Exercise requirements:
Turn every line of the records below into a Markdown table with the columns "Row" and "Line", giving each line its own row number. Leave out blank lines and pictures.

Working data:
---*---

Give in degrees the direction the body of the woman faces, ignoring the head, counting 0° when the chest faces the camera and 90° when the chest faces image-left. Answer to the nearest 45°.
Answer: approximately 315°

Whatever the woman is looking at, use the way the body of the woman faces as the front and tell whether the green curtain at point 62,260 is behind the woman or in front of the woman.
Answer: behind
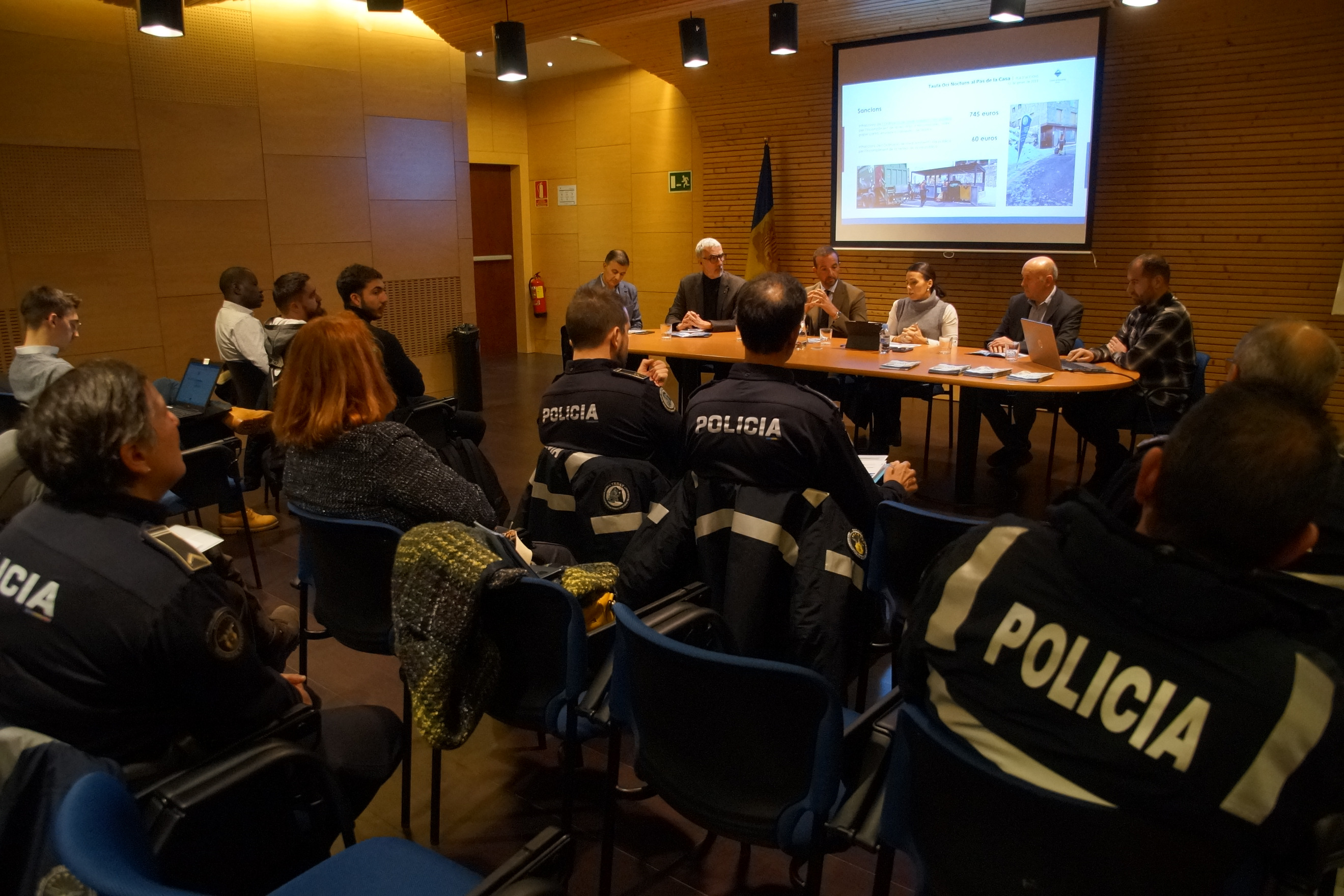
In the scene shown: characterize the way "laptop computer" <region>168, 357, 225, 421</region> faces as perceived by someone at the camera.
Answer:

---*---

Output below:
| Row | Line |
|---|---|
| 1 | Give in degrees the direction the body of the woman faces, ignoring the head, counting 0° when the chest faces the camera and 90° when the chest faces image-left. Answer to the nearest 45°. |
| 2 | Answer: approximately 315° |
| 3 | Whatever the woman is looking at, use the way the body of the woman faces as the front and tell whether the green curtain at point 62,260 is behind the woman or in front of the woman. |
| 4 | Answer: behind |
| 5 | In the scene shown: characterize the way "laptop computer" <region>168, 357, 225, 421</region> faces as perceived by someone at the camera. |
| 6 | Answer: |